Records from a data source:
-------

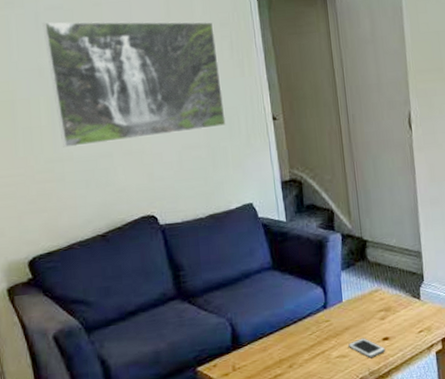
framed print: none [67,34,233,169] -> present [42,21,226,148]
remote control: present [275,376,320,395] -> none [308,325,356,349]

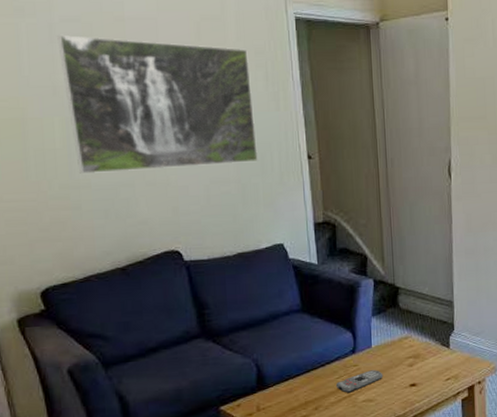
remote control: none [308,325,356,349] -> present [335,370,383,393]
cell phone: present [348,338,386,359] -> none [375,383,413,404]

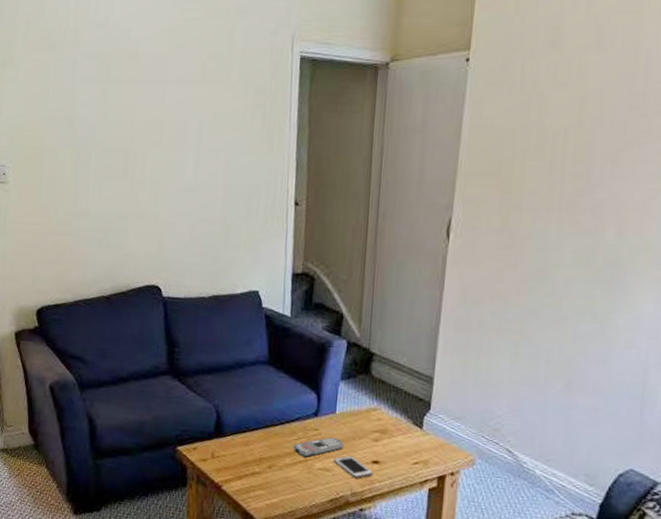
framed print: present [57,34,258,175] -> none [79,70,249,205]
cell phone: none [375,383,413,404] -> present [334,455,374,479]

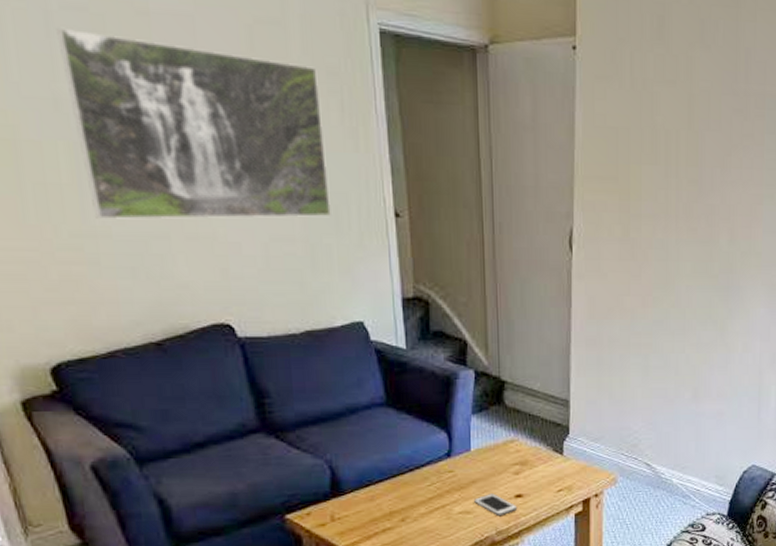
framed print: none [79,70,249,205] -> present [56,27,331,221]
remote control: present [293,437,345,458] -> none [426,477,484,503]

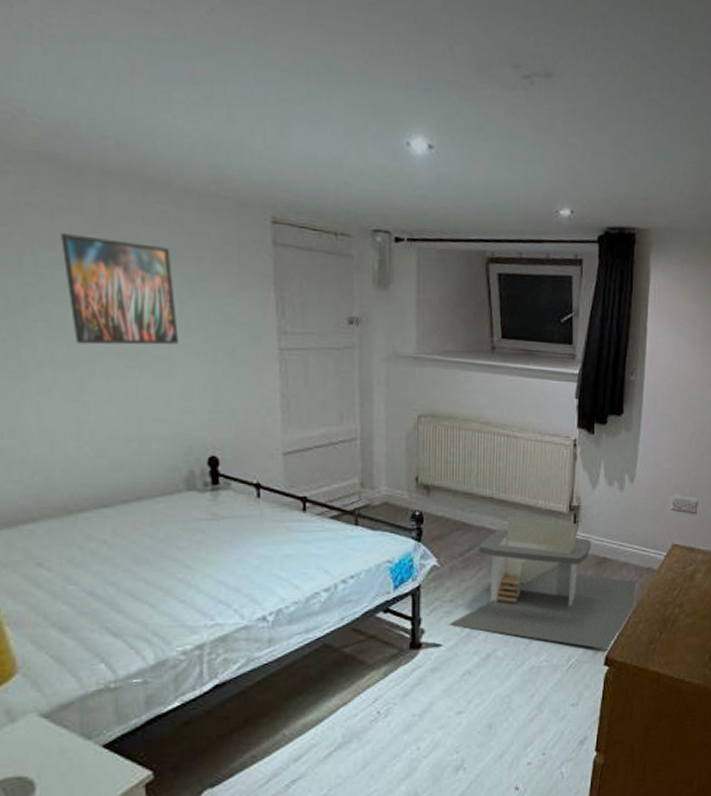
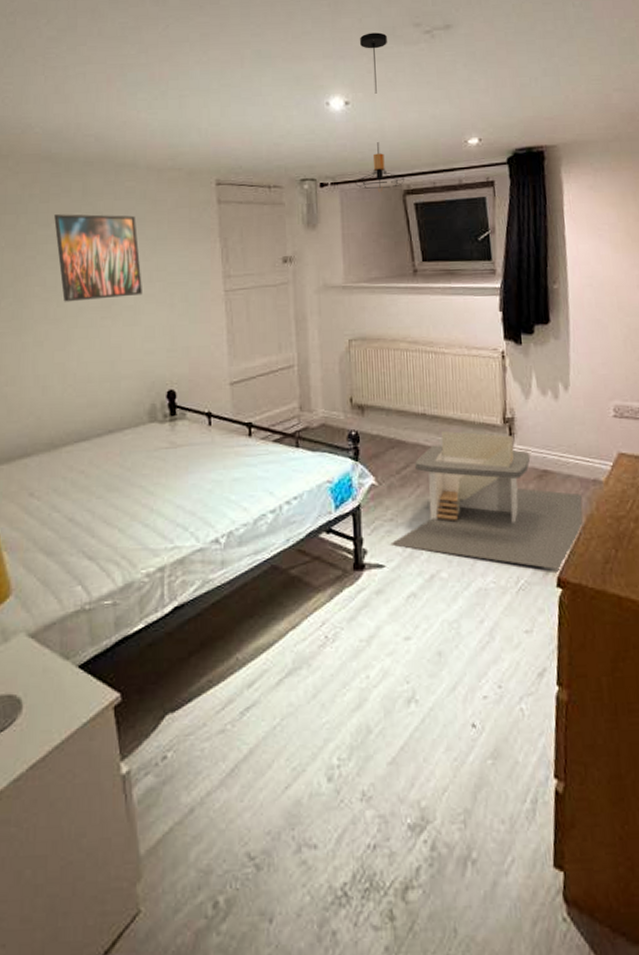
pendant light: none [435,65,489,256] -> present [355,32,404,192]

-------

EXERCISE OBJECTIVE
Each entry is to be given again exactly as it stands, with its pictures removed.

EXERCISE RESPONSE
framed print: none [67,34,233,169] -> present [42,21,226,148]
remote control: present [275,376,320,395] -> none [308,325,356,349]

remote control: none [308,325,356,349] -> present [335,370,383,393]
cell phone: present [348,338,386,359] -> none [375,383,413,404]

framed print: present [57,34,258,175] -> none [79,70,249,205]
cell phone: none [375,383,413,404] -> present [334,455,374,479]

framed print: none [79,70,249,205] -> present [56,27,331,221]
remote control: present [293,437,345,458] -> none [426,477,484,503]

pendant light: none [435,65,489,256] -> present [355,32,404,192]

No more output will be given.